→ **Description of the task**
Reproduce every line of the material below verbatim, keeping each character and the original line order unchanged.

..............................

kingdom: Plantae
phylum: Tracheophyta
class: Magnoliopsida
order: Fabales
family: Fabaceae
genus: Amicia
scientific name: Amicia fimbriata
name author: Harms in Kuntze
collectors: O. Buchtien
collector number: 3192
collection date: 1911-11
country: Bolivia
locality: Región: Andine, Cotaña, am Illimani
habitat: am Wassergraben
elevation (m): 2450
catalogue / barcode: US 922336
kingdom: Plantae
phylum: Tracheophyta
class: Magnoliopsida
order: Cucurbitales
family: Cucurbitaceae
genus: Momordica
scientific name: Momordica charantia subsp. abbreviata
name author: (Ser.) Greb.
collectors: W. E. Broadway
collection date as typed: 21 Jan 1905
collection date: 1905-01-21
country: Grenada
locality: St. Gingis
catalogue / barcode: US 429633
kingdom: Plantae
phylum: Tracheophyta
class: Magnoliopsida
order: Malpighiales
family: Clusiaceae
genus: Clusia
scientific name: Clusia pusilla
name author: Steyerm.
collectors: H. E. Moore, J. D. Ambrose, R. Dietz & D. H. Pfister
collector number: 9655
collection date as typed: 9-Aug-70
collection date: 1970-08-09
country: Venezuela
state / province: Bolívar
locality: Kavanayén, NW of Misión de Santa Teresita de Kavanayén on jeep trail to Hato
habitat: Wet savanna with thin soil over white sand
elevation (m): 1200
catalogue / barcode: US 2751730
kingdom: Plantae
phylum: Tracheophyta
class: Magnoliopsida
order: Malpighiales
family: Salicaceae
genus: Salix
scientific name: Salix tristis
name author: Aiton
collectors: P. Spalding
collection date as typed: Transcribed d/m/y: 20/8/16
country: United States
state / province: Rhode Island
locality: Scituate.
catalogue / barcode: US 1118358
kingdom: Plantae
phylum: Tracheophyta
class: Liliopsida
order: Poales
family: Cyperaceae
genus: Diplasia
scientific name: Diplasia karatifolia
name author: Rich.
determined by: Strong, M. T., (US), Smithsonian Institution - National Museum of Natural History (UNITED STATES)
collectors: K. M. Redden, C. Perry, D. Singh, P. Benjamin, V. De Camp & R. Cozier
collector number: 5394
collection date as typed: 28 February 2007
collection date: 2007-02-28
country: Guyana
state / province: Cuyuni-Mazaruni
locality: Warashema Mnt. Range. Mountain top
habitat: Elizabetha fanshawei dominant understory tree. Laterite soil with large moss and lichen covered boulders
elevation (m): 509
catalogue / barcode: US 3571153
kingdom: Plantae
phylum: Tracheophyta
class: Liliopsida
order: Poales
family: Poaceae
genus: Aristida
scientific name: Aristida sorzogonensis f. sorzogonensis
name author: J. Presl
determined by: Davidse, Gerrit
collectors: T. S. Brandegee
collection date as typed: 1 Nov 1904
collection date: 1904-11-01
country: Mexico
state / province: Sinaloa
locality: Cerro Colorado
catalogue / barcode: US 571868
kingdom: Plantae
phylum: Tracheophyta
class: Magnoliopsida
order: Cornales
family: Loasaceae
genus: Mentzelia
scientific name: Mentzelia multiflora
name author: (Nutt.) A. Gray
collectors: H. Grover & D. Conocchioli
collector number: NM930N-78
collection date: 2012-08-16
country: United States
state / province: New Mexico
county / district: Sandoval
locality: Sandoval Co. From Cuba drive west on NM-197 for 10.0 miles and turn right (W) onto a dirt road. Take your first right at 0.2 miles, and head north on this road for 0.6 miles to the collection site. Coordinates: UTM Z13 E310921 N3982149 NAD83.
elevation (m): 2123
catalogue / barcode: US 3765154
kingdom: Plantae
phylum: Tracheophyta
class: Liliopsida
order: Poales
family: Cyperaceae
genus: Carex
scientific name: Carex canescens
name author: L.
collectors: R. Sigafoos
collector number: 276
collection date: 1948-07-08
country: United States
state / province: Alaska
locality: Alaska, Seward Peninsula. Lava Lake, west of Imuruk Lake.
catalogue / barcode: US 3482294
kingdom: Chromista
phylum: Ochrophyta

..............................

→ **Full solution**
kingdom: Plantae
phylum: Tracheophyta
class: Magnoliopsida
order: Fabales
family: Fabaceae
genus: Amicia
scientific name: Amicia fimbriata
name author: Harms in Kuntze
collectors: O. Buchtien
collector number: 3192
collection date: 1911-11
country: Bolivia
locality: Región: Andine, Cotaña, am Illimani
habitat: am Wassergraben
elevation (m): 2450
catalogue / barcode: US 922336
kingdom: Plantae
phylum: Tracheophyta
class: Magnoliopsida
order: Cucurbitales
family: Cucurbitaceae
genus: Momordica
scientific name: Momordica charantia subsp. abbreviata
name author: (Ser.) Greb.
collectors: W. E. Broadway
collection date as typed: 21 Jan 1905
collection date: 1905-01-21
country: Grenada
locality: St. Gingis
catalogue / barcode: US 429633
kingdom: Plantae
phylum: Tracheophyta
class: Magnoliopsida
order: Malpighiales
family: Clusiaceae
genus: Clusia
scientific name: Clusia pusilla
name author: Steyerm.
collectors: H. E. Moore, J. D. Ambrose, R. Dietz & D. H. Pfister
collector number: 9655
collection date as typed: 9-Aug-70
collection date: 1970-08-09
country: Venezuela
state / province: Bolívar
locality: Kavanayén, NW of Misión de Santa Teresita de Kavanayén on jeep trail to Hato
habitat: Wet savanna with thin soil over white sand
elevation (m): 1200
catalogue / barcode: US 2751730
kingdom: Plantae
phylum: Tracheophyta
class: Magnoliopsida
order: Malpighiales
family: Salicaceae
genus: Salix
scientific name: Salix tristis
name author: Aiton
collectors: P. Spalding
collection date as typed: Transcribed d/m/y: 20/8/16
country: United States
state / province: Rhode Island
locality: Scituate.
catalogue / barcode: US 1118358
kingdom: Plantae
phylum: Tracheophyta
class: Liliopsida
order: Poales
family: Cyperaceae
genus: Diplasia
scientific name: Diplasia karatifolia
name author: Rich.
determined by: Strong, M. T., (US), Smithsonian Institution - National Museum of Natural History (UNITED STATES)
collectors: K. M. Redden, C. Perry, D. Singh, P. Benjamin, V. De Camp & R. Cozier
collector number: 5394
collection date as typed: 28 February 2007
collection date: 2007-02-28
country: Guyana
state / province: Cuyuni-Mazaruni
locality: Warashema Mnt. Range. Mountain top
habitat: Elizabetha fanshawei dominant understory tree. Laterite soil with large moss and lichen covered boulders
elevation (m): 509
catalogue / barcode: US 3571153
kingdom: Plantae
phylum: Tracheophyta
class: Liliopsida
order: Poales
family: Poaceae
genus: Aristida
scientific name: Aristida sorzogonensis f. sorzogonensis
name author: J. Presl
determined by: Davidse, Gerrit
collectors: T. S. Brandegee
collection date as typed: 1 Nov 1904
collection date: 1904-11-01
country: Mexico
state / province: Sinaloa
locality: Cerro Colorado
catalogue / barcode: US 571868
kingdom: Plantae
phylum: Tracheophyta
class: Magnoliopsida
order: Cornales
family: Loasaceae
genus: Mentzelia
scientific name: Mentzelia multiflora
name author: (Nutt.) A. Gray
collectors: H. Grover & D. Conocchioli
collector number: NM930N-78
collection date: 2012-08-16
country: United States
state / province: New Mexico
county / district: Sandoval
locality: Sandoval Co. From Cuba drive west on NM-197 for 10.0 miles and turn right (W) onto a dirt road. Take your first right at 0.2 miles, and head north on this road for 0.6 miles to the collection site. Coordinates: UTM Z13 E310921 N3982149 NAD83.
elevation (m): 2123
catalogue / barcode: US 3765154
kingdom: Plantae
phylum: Tracheophyta
class: Liliopsida
order: Poales
family: Cyperaceae
genus: Carex
scientific name: Carex canescens
name author: L.
collectors: R. Sigafoos
collector number: 276
collection date: 1948-07-08
country: United States
state / province: Alaska
locality: Alaska, Seward Peninsula. Lava Lake, west of Imuruk Lake.
catalogue / barcode: US 3482294
kingdom: Chromista
phylum: Ochrophyta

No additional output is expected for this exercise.